# Standard Error of a Binomial Distribution

• March 31st 2011, 06:21 AM
ProphetofProfit
Standard Error of a Binomial Distribution
Checked the FAQ and there is nothing that says 'no gambling problems' so this question might be ok. I am trying to create a soccer model using shots on target and 'conversion rate' (CR) which is how often shots on target are converted to goals. The difficulty I have is in determining how much significance to assign to each games CRin creating my ratings. I'll use an example to explain.

Team A: 1 goal. 5 shots on target. CR = 0.2. Expected CR = 0.25
Team B: 2 goals. 10 shots on target. CR = 0.2. Expected CR = 0.25

I thought this was a Binomial distribution with p = expected CR and n = number of shots on target, with variance = n*p*(1-p) but my Standard Error results were rubbish since team B had more shots on target, the CR = 0.2 should be more accurate than the CR for team a since I have more samples, where a sample is a shot on target. Does that make sense? Then I tried a Bernoulli distribution which worked better where variance = p(1-p), standard deviation was the square root of the variance, and then I calculated a standard error by dividing the SD by the square of n, which in this case was the number of shots on target.

Team A:
Variance = 0.25*0.75 = 0.43
SD = SQRT(0.43) = 0.185
SE = 0.185 / SQRT 5 = 0.08

Team B:
SE = 0.185 / SQRT 10 = 0.06

This looks a lot better to me, since the SE of the CR is lower for team B than it is for team A. Is this close to what I should be doing? The next part if to use the inverse of the SE to create a value of 'significance' so I can weight the importance of the CR when estimating team strength in terms of CR. Where there are no shots on goal, the significance should be 0 since there is no CR data to work with, and when there are many shots on goal, the significance should be greater.
• March 31st 2011, 09:55 AM
SpringFan25
Quote:

variance = n*p*(1-p)
This is the correct formula for the variance of a binomial(n,p) distribution but i think you're mis-interpreting it.
This is the variance of the number of shots on target if the model is correct, not the variance of your estimate of the conversion rate. You would expect the variability of the number of shots on target to increase with the number of attempts, which is what you've observed.

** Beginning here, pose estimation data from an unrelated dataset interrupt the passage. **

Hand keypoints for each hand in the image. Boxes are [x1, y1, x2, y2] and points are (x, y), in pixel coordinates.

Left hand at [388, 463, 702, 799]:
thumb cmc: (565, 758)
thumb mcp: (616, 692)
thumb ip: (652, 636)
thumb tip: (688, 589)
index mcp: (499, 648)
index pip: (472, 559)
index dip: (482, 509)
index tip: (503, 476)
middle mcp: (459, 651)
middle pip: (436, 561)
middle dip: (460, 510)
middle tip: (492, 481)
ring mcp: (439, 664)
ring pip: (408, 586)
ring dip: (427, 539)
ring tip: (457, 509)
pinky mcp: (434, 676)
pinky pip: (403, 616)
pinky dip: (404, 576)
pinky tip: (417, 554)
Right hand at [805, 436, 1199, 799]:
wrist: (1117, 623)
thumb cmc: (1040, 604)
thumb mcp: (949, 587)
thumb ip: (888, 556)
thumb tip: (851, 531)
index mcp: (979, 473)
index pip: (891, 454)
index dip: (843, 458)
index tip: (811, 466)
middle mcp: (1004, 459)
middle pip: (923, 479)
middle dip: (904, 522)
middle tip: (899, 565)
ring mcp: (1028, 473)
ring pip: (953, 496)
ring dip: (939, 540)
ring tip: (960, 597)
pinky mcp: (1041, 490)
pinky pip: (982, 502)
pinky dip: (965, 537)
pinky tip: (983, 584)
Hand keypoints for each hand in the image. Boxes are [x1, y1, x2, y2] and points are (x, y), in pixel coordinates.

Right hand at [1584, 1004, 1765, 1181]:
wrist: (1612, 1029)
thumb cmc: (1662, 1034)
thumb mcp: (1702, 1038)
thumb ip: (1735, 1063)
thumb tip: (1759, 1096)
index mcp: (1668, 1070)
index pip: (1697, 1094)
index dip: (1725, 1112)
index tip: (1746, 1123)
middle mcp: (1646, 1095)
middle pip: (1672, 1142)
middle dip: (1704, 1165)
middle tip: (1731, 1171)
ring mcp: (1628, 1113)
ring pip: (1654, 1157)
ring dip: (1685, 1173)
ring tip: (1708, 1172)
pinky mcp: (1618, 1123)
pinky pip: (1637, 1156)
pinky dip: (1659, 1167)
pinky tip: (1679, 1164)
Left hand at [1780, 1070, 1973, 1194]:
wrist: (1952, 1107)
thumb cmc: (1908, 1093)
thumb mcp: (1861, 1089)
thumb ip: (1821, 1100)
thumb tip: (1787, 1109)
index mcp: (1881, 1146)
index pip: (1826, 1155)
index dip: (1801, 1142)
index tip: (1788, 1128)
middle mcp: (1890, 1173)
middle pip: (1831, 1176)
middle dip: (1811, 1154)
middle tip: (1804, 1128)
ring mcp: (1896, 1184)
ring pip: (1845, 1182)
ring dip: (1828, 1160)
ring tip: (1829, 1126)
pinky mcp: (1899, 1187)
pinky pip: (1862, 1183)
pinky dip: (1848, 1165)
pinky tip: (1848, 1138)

For the variance of your estimate, i'd think along these lines (not sure it's correct though):

given that the true distribution is $X \sim Bin(n,p)$,and that the estimated conversion rate is $\hat{p} = X/n$.

$Var(\hat{p}|n) = Var(\frac{X}{n}|n) = \frac{Var(X|n)}{n^2} = \frac{np(1-p)}{n^2} = \frac{p(1-p)}{n}$

$sd(\hat{p}|n) = \sqrt{\frac{p(1-p)}{n}}$

Which is decreasing in n as you expected. Whether or not this can be inverted to create a significance measure with a useful interpretation, i have no idea im afraid.
• April 1st 2011, 08:15 AM
ProphetofProfit
Thanks for the response, that's similar to what I'm looking for. I say similar because I can't tell if it's correct or not, but it does the job!